RECORDS:
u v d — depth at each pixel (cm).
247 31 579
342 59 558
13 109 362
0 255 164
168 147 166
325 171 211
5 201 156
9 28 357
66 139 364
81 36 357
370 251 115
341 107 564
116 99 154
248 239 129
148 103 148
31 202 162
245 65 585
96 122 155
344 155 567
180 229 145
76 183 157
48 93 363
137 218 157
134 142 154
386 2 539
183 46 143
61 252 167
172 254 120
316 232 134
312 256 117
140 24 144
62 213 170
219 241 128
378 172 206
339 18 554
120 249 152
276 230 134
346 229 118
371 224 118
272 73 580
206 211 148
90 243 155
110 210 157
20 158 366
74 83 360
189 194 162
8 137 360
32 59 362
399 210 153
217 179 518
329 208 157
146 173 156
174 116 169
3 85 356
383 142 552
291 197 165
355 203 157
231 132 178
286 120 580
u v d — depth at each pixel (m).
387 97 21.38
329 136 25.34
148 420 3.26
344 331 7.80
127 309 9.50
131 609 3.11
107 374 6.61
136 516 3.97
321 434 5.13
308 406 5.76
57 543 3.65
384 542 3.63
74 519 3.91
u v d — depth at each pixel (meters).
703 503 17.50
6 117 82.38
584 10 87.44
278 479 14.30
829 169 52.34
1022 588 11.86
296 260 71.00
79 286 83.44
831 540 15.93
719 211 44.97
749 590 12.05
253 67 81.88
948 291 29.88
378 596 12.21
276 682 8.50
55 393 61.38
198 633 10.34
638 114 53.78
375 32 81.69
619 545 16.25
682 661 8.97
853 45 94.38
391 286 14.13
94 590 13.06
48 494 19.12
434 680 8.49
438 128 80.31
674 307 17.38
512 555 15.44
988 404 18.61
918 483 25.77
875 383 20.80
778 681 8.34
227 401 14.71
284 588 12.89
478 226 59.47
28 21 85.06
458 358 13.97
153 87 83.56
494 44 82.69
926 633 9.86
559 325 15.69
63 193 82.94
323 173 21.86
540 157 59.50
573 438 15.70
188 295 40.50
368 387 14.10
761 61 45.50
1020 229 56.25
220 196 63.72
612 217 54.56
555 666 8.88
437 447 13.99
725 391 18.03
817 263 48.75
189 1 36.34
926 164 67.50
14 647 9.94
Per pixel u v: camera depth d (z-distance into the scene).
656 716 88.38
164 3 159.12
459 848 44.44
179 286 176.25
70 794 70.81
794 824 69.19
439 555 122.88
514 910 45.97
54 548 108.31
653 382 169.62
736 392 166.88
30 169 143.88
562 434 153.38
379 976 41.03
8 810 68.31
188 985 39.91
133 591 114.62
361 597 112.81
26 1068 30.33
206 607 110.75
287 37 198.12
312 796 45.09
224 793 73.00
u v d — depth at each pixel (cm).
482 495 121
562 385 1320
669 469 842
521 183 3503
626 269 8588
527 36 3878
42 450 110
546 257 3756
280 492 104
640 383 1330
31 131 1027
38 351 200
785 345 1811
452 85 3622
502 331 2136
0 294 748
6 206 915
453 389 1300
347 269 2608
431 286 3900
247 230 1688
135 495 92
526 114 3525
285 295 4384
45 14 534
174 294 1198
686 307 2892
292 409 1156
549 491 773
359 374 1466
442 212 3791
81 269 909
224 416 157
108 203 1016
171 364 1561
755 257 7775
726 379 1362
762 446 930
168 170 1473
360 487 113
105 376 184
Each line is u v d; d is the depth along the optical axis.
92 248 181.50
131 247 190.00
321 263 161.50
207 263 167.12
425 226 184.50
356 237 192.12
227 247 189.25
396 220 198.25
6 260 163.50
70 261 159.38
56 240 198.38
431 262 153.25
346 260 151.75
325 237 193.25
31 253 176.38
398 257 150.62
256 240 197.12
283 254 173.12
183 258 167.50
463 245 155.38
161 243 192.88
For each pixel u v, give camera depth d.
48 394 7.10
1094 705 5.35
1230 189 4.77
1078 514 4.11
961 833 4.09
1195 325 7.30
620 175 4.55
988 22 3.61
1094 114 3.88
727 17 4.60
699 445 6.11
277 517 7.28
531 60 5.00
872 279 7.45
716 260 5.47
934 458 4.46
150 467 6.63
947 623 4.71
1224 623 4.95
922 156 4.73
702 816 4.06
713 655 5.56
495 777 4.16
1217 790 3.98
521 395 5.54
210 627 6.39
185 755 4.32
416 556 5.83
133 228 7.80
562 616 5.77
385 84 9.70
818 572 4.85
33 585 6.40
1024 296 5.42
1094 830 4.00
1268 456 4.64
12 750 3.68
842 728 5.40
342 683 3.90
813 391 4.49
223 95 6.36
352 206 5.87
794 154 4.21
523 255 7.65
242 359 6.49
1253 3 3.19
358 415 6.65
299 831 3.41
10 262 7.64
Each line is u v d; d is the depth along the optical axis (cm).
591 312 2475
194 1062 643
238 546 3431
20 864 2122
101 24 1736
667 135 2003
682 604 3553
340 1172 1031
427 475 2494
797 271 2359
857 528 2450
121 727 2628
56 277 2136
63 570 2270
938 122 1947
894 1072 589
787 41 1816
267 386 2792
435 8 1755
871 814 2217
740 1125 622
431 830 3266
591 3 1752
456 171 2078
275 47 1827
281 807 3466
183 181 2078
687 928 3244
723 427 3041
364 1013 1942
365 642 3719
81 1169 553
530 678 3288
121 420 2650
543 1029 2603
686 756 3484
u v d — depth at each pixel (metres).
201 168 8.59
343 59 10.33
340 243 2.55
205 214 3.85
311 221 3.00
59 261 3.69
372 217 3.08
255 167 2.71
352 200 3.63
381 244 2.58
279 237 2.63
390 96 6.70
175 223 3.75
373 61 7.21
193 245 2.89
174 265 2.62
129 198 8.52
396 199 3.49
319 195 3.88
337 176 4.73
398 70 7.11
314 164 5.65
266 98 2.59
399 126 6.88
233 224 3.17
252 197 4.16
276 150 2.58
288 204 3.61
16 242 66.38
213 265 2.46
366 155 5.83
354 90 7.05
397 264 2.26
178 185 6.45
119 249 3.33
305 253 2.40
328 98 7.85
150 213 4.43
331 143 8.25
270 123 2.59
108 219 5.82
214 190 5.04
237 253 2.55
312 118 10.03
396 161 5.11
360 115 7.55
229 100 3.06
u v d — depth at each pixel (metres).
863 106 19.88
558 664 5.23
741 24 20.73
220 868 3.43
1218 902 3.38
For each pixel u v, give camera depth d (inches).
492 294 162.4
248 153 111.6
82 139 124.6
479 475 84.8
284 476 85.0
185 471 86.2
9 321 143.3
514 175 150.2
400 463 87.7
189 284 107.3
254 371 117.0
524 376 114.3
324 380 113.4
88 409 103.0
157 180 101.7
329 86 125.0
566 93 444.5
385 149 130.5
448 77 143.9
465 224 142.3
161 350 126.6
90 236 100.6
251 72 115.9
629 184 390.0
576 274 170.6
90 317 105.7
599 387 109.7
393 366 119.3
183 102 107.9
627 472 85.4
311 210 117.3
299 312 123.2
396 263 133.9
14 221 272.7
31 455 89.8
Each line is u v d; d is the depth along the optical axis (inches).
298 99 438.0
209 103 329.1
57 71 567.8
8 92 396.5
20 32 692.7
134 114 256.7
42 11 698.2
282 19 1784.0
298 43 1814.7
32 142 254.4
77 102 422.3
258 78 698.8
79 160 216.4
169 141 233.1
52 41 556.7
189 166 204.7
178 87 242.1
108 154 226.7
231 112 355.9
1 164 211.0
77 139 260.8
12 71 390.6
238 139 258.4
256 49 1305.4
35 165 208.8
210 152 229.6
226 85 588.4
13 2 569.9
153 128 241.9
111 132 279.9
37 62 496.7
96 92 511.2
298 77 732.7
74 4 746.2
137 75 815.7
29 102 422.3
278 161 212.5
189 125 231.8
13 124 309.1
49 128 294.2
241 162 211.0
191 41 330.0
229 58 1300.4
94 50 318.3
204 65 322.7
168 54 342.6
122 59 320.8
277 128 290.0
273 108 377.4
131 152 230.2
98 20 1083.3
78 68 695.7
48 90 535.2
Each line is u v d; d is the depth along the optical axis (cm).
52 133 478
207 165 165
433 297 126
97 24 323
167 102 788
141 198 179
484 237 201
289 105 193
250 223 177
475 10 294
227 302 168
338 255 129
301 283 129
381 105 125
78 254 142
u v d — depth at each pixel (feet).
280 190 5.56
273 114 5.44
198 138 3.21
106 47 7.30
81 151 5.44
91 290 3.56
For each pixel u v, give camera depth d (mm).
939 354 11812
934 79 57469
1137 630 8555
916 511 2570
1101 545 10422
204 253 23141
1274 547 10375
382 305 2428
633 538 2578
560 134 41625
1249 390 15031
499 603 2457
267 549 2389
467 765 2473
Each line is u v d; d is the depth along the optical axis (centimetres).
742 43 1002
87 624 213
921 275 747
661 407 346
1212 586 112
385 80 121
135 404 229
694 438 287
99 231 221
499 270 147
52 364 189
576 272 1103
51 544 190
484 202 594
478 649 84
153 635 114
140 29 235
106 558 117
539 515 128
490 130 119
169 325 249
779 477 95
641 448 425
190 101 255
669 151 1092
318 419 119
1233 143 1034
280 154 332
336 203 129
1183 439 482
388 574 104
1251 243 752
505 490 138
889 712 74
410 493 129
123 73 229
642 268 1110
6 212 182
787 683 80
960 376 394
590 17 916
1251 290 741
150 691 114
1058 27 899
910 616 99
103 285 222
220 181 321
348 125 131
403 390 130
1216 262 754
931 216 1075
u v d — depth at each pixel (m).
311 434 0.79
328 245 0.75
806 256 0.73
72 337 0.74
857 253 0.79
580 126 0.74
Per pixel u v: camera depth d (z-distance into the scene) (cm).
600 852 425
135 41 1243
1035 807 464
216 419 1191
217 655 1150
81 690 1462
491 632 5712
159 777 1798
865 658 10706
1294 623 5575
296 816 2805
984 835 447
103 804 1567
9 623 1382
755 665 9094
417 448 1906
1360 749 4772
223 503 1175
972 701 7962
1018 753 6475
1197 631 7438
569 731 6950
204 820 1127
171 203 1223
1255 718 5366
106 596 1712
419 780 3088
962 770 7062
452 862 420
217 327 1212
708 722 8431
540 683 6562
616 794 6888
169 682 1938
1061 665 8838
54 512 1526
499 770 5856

TASK DESCRIPTION: The response must hold only the lines above from the line with "398 70 7.11" through the line with "916 511 2570", each copied exactly, both ends kept.

RESULT:
398 70 7.11
314 164 5.65
266 98 2.59
399 126 6.88
233 224 3.17
252 197 4.16
276 150 2.58
288 204 3.61
16 242 66.38
213 265 2.46
366 155 5.83
354 90 7.05
397 264 2.26
178 185 6.45
119 249 3.33
305 253 2.40
328 98 7.85
150 213 4.43
331 143 8.25
270 123 2.59
108 219 5.82
214 190 5.04
237 253 2.55
312 118 10.03
396 161 5.11
360 115 7.55
229 100 3.06
u v d — depth at each pixel (metres).
863 106 19.88
558 664 5.23
741 24 20.73
220 868 3.43
1218 902 3.38
For each pixel u v, give camera depth d (inches).
492 294 162.4
248 153 111.6
82 139 124.6
479 475 84.8
284 476 85.0
185 471 86.2
9 321 143.3
514 175 150.2
400 463 87.7
189 284 107.3
254 371 117.0
524 376 114.3
324 380 113.4
88 409 103.0
157 180 101.7
329 86 125.0
566 93 444.5
385 149 130.5
448 77 143.9
465 224 142.3
161 350 126.6
90 236 100.6
251 72 115.9
629 184 390.0
576 274 170.6
90 317 105.7
599 387 109.7
393 366 119.3
183 102 107.9
627 472 85.4
311 210 117.3
299 312 123.2
396 263 133.9
14 221 272.7
31 455 89.8
Each line is u v d; d is the depth along the optical axis (inches).
298 99 438.0
209 103 329.1
57 71 567.8
8 92 396.5
20 32 692.7
134 114 256.7
42 11 698.2
282 19 1784.0
298 43 1814.7
32 142 254.4
77 102 422.3
258 78 698.8
79 160 216.4
169 141 233.1
52 41 556.7
189 166 204.7
178 87 242.1
108 154 226.7
231 112 355.9
1 164 211.0
77 139 260.8
12 71 390.6
238 139 258.4
256 49 1305.4
35 165 208.8
210 152 229.6
226 85 588.4
13 2 569.9
153 128 241.9
111 132 279.9
37 62 496.7
96 92 511.2
298 77 732.7
74 4 746.2
137 75 815.7
29 102 422.3
278 161 212.5
189 125 231.8
13 124 309.1
49 128 294.2
241 162 211.0
191 41 330.0
229 58 1300.4
94 50 318.3
204 65 322.7
168 54 342.6
122 59 320.8
277 128 290.0
273 108 377.4
131 152 230.2
98 20 1083.3
78 68 695.7
48 90 535.2
Each line is u v d; d is the depth along the optical axis (cm).
52 133 478
207 165 165
433 297 126
97 24 323
167 102 788
141 198 179
484 237 201
289 105 193
250 223 177
475 10 294
227 302 168
338 255 129
301 283 129
381 105 125
78 254 142
u v d — depth at each pixel (feet).
280 190 5.56
273 114 5.44
198 138 3.21
106 47 7.30
81 151 5.44
91 290 3.56
For each pixel u v, give camera depth d (mm).
939 354 11812
934 79 57469
1137 630 8555
916 511 2570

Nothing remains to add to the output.